There is crystal formation of thiopentone, which blocks the microcirculation and causes vasospasm ieading to necrosis and gangrene
Management:
1. STOP the injection
2. LEAVE the cannula/needle in place
3. Immediately inject 0.9% SALINE into the artery to dilute the drug
4. Administer Local Anaesthetic to relieve pain. e.g. lignocaine 50mg ( 5ml 1%); procaine 50-100mg (10-20 ml 0.5%)
5. Administer Vasodilator to reduce vasospasm. e.g. papaverine 40-80mg (10-20 ml 0.4%)
6. Consider Stellate ganglion or brachial plexus block to encourage vasodilation hence improve circulation & tissue oxygenation
7. Start IV HEPARIN to reduce subsequent thrombosis
8. Consider intra-arterial injection of HYDROCORTISONE.
9. Urokinase infusion.
10. Postpone surgery.
Dosage should be reduced and the medication administered slowly if barbiturate anaesthetics are used in the presence of the following medical problems.

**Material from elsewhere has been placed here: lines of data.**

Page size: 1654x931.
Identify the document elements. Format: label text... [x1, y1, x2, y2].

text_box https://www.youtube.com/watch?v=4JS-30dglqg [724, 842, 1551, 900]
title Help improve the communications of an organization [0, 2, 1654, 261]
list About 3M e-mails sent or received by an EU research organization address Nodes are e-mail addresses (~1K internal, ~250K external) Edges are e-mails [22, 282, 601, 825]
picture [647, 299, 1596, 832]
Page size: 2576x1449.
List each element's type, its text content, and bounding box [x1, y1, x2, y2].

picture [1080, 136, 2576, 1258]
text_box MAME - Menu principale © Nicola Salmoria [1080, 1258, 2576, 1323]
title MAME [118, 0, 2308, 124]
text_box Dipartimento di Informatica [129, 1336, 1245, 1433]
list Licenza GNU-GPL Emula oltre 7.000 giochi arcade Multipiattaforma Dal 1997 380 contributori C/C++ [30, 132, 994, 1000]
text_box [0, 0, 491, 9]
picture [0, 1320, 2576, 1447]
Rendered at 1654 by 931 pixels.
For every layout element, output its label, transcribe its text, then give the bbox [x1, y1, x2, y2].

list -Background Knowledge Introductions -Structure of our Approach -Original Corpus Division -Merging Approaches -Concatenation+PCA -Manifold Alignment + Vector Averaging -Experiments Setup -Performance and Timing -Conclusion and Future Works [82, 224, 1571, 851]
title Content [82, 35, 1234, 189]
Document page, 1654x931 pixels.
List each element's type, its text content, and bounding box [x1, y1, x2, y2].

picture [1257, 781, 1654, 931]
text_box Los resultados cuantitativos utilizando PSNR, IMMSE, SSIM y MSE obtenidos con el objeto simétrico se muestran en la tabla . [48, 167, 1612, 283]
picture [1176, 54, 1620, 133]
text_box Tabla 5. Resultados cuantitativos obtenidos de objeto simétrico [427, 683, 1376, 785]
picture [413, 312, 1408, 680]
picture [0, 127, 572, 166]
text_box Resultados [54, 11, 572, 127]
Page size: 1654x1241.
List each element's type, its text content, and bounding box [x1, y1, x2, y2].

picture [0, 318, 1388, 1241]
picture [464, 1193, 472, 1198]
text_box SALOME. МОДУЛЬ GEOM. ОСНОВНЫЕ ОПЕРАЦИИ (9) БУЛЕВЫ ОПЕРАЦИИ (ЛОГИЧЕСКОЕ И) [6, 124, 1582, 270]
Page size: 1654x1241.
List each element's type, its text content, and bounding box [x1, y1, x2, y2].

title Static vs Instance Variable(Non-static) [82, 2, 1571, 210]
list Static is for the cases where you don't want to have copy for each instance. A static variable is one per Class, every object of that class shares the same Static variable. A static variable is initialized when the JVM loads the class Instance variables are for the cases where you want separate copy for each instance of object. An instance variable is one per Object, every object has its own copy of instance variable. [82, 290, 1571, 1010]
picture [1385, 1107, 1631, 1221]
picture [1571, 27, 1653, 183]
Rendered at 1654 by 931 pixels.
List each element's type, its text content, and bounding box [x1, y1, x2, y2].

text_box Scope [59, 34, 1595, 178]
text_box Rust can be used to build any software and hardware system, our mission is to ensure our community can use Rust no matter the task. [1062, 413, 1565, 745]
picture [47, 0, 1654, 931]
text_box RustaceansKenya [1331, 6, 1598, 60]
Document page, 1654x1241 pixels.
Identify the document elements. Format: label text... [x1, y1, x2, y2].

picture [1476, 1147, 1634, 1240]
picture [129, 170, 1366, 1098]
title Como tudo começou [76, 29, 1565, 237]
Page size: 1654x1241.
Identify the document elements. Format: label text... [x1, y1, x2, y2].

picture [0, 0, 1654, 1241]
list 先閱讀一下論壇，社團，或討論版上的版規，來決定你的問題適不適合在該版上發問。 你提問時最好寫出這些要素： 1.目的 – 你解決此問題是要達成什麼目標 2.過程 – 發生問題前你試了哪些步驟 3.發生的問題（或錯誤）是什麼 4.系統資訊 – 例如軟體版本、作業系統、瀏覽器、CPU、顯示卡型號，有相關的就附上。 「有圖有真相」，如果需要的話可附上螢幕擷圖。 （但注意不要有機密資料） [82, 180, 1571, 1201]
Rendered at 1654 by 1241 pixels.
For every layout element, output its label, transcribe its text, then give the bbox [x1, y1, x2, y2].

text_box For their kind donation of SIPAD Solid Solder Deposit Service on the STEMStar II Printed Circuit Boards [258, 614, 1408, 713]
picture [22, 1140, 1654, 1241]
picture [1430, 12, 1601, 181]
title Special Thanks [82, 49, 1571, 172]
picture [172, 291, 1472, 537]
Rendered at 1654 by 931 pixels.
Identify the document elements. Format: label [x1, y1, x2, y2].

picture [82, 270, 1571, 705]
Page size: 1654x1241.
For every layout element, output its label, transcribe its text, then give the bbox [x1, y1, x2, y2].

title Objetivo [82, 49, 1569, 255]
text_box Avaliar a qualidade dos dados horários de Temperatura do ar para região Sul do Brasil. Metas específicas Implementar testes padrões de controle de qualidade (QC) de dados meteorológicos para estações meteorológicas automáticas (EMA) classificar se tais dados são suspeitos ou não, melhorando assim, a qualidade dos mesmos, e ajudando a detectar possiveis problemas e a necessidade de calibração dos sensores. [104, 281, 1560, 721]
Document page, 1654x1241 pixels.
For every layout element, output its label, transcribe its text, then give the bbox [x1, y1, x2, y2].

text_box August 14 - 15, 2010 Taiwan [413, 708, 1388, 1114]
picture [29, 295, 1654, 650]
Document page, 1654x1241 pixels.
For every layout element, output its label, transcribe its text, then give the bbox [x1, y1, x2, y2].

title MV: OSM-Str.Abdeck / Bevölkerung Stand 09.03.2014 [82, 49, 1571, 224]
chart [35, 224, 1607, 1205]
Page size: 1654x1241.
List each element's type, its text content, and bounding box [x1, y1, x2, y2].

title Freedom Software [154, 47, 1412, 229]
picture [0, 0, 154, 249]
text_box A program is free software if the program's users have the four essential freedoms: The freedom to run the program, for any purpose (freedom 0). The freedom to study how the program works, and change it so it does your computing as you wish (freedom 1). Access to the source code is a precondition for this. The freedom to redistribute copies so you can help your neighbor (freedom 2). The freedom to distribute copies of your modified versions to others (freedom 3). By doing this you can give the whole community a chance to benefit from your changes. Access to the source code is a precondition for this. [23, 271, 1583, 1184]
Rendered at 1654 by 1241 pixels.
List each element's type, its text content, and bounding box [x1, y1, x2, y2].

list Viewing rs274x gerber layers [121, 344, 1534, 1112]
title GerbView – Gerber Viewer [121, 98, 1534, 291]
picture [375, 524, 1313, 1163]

1. Addison's disease, severe anaemia, Hepatic function impairment, Myxedema
2. Renal function impairment (hypnotic effect may be prolonged or potentiated)
3. Severe Cardiovascular disease, Congestive heart failure, hypotension or shock (barbiturate anesthetics produce cardiovascular depressant effects; condition may be exacerbated)
4. Myasthenia gravis and other neuromuscular disorders, other, such as muscular dystrophies and myotonias (respiratory depression may be prolonged; dosage should be carefully titrated)
5. Respiratory disease involving dyspnea or obstruction, particularly status asthmaticus
6. Sensitivity to barbiturates
Absolute contraindication – Acute intermittent porphyria or or variegate porphyria.